How to best set goals and reach them

There’s a great homely picture that says “Our Home – Clean enough to be healthy, Messy enough to be happy”

Finding the right balance of what matters to you more in those two areas is important to understand so as not to be either eternally frustrated at any sort of mess, or feel like your missing out on some of the joy of life in fastideously trying to be neat. Either way, the bins will still need taking out, the washing will still need doing, the dishes have to be put away, and the floors cleaned from time to time. A happy mess will still need some discipline and basic ground rules.

What is your motivation when it comes to weight loss? There will be a desire to be both healthy and happy.

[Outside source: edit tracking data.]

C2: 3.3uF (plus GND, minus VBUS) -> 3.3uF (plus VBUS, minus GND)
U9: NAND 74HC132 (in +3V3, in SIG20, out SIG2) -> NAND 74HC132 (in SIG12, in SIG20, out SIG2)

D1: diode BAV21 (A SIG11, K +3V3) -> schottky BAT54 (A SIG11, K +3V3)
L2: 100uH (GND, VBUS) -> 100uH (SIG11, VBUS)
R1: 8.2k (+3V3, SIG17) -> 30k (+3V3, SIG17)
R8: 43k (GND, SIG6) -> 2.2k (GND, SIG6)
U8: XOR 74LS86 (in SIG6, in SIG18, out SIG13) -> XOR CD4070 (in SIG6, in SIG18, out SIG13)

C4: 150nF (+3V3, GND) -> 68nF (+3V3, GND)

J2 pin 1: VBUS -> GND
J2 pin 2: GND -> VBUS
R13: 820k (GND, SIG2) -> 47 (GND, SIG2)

Healthy enough to be able to do the things in life that you enjoy, and not be hampered by extra weight and the health complications that go along with it. So much of our happiness comes from the ability to enjoy those things, the things that matter most to us.

Have a look at your goals again now. Check them off against the suggestions for goal setting, and refine anything that you feel needs to change.

Make your goals SMART goals

Specific – what is it you want to achieve.

Measurable – Make sure your goals can be measured. If you want to lose weight, make it a specific number. If you want to get more steps in each day, set a target goal and reach it.

Attainable – Make your goal realistic, but also feel free to increase it as you go. Maybe you thought 10,000 steps a day was all you could do, but now you’ve lost a few kg, are running a little again – all of a sudden 13,000 is within your reach.

Relevant – Your goals have to fit within where you want your life to be and to go. This will help maintain the motivation and sense of purpose. A simple goal might be to be able to climb a certain mountain with your kids, or take the stairs at work instead of the lift without causing a perspiration drenched waterfall cascading behind you.

Timed –   Even for small parts of your overall goal, put timeframes around them so that you maintain focus.